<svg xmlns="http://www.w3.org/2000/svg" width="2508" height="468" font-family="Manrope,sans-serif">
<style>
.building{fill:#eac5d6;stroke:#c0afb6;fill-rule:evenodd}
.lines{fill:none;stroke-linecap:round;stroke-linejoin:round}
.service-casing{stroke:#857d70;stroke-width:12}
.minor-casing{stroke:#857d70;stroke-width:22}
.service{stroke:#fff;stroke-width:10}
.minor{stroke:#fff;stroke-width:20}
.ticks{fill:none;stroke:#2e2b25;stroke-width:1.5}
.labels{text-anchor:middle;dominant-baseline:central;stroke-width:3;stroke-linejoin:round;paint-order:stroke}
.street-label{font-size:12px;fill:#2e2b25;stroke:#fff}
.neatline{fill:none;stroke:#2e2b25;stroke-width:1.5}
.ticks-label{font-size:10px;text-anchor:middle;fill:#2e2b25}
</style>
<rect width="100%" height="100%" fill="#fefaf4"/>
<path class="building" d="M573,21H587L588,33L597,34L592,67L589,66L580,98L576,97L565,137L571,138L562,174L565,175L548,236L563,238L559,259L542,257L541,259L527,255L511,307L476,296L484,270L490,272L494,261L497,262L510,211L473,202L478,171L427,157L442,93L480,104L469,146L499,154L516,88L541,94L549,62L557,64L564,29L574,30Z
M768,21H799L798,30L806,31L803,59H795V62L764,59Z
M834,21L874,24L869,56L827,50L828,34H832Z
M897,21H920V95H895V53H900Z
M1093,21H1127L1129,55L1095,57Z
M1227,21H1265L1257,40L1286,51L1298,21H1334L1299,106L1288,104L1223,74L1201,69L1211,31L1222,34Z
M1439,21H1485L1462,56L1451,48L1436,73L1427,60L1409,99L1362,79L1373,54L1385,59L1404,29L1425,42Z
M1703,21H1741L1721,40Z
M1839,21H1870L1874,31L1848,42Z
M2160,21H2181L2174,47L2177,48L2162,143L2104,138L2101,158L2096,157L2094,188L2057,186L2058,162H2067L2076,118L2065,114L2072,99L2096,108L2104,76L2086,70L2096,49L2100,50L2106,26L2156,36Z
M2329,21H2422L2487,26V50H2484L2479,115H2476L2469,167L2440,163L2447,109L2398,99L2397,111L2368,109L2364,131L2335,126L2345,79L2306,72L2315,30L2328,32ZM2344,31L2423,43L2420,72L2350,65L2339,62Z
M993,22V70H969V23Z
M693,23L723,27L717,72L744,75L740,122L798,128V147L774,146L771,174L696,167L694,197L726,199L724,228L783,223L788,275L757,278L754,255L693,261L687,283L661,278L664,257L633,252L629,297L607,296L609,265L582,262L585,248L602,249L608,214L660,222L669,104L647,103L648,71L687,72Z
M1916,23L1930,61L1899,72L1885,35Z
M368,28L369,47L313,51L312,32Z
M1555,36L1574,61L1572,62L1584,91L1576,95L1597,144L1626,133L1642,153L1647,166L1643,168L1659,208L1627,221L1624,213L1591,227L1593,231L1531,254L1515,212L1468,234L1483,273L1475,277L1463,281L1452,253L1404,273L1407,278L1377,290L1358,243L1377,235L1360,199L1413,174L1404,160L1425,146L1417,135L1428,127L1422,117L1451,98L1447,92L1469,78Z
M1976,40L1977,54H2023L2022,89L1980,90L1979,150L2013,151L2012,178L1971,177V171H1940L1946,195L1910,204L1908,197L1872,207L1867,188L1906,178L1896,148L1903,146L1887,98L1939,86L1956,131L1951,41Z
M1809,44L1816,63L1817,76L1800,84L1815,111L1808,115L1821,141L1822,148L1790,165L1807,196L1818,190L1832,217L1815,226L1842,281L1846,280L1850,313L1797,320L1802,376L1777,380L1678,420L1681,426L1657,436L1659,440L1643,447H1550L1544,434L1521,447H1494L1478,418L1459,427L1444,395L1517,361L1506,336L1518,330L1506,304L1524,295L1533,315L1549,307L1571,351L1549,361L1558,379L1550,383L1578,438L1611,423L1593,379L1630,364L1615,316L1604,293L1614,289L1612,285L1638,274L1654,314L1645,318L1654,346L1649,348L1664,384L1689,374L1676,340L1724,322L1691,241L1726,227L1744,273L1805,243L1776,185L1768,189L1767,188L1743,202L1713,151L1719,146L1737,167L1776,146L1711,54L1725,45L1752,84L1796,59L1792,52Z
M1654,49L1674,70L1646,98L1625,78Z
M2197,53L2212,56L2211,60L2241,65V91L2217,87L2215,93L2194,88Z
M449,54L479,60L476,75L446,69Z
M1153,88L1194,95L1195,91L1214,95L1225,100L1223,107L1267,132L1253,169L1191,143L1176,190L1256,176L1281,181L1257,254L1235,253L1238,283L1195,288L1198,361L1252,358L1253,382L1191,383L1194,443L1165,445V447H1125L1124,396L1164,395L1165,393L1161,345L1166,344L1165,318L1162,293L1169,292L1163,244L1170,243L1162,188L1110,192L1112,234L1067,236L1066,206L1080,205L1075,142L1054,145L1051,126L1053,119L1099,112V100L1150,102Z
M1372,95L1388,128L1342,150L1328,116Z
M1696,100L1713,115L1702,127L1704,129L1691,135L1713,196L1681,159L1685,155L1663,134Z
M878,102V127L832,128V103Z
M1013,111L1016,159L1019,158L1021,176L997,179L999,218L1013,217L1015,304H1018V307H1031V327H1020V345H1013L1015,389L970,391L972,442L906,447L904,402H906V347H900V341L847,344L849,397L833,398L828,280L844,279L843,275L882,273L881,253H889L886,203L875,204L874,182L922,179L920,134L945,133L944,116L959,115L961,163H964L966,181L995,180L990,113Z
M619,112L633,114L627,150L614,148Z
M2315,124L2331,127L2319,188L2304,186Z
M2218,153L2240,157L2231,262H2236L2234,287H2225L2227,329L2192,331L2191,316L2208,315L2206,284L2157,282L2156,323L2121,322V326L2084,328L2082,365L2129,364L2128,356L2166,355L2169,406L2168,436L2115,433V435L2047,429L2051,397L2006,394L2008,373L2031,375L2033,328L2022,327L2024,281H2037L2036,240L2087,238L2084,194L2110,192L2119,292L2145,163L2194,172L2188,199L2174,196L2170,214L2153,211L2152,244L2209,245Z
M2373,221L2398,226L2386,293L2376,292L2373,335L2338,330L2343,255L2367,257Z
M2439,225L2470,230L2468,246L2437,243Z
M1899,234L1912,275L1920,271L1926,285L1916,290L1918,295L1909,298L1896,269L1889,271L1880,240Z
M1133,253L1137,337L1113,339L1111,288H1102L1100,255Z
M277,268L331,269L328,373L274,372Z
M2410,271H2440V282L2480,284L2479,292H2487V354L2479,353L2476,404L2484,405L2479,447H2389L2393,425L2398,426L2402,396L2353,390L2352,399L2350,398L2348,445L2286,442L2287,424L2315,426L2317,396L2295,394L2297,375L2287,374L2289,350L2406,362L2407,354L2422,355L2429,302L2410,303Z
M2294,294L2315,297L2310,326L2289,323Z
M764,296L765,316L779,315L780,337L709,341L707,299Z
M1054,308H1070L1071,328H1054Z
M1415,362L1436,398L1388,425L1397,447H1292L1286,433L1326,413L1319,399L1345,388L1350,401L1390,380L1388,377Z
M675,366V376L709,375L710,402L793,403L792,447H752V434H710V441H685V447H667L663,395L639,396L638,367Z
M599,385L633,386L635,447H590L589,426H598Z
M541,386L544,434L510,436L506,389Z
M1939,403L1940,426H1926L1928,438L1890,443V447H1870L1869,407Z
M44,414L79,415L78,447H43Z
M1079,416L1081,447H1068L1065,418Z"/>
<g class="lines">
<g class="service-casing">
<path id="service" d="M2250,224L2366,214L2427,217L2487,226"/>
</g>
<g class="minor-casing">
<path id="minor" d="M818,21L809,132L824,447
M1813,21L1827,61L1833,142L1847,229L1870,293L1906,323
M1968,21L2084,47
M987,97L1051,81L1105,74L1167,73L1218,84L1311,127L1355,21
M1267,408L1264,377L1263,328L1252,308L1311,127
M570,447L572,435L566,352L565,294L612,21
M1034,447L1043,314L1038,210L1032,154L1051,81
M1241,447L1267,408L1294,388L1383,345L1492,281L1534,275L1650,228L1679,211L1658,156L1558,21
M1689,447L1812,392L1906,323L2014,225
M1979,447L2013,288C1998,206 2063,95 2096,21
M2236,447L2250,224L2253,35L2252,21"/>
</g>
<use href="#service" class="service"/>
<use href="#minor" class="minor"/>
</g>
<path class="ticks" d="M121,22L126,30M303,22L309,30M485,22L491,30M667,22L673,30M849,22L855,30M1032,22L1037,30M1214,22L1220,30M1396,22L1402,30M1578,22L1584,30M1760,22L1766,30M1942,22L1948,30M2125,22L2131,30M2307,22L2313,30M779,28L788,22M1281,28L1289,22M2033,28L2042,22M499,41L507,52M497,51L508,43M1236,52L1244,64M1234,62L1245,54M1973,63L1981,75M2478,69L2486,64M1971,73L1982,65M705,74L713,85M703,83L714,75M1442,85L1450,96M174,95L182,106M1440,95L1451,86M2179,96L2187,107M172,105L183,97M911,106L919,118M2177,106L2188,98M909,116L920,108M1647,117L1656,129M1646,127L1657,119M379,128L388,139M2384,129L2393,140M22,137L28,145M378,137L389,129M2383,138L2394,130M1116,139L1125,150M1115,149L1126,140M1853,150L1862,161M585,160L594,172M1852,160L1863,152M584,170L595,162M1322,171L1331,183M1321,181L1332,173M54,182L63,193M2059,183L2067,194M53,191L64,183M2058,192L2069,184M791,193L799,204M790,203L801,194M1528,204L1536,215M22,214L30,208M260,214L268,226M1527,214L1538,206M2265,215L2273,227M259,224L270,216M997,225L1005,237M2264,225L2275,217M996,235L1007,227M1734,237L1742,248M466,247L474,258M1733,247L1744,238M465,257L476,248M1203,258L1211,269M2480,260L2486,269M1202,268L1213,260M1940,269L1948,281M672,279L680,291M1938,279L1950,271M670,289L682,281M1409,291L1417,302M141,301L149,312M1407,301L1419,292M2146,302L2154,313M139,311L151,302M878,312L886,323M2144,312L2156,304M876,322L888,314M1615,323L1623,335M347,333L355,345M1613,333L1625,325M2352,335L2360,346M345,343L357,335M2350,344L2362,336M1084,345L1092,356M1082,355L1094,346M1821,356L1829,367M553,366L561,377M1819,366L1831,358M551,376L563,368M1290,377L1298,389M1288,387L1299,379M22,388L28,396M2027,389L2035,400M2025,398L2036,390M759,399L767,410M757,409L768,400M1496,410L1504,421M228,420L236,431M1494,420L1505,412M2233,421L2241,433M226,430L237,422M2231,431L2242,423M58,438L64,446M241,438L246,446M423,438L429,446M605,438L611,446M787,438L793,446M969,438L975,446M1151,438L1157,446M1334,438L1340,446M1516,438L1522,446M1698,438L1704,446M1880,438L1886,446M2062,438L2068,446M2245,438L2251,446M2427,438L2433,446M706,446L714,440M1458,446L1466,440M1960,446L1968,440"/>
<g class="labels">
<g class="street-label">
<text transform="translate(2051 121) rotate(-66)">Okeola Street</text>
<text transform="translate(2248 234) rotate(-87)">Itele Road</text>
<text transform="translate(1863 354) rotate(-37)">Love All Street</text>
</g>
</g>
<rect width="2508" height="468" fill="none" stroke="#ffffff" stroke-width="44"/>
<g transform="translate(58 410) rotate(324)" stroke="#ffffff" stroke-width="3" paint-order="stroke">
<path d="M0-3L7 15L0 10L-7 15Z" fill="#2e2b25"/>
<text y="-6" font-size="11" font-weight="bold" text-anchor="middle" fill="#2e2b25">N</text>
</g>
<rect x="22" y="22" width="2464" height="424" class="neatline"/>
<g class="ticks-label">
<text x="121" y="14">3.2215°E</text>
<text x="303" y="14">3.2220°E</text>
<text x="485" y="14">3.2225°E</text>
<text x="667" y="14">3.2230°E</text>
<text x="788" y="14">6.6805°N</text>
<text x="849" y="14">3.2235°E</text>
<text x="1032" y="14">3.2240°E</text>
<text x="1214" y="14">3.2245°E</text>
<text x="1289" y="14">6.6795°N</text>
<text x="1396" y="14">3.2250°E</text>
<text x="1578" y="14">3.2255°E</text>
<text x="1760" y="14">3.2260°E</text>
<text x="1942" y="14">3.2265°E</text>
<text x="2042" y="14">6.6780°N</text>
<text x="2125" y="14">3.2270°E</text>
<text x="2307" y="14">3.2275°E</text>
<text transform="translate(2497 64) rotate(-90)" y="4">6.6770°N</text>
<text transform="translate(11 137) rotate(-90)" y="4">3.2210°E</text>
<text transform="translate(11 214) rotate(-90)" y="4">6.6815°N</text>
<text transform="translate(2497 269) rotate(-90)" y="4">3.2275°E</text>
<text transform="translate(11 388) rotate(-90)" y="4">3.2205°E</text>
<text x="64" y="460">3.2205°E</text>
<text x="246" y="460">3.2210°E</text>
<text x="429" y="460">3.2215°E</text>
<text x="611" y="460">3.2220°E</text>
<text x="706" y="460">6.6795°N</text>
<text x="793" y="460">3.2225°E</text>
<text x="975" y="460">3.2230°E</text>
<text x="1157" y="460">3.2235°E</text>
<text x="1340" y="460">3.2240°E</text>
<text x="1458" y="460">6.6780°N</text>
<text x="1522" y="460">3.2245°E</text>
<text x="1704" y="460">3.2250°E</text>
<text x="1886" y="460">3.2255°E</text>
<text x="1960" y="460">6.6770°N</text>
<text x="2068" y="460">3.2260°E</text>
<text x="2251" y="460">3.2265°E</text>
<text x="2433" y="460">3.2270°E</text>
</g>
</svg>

* Exercise brief
Go through the material and copy out every line with "lines" in it.

* Problem solution
.lines{fill:none;stroke-linecap:round;stroke-linejoin:round}
<g class="lines">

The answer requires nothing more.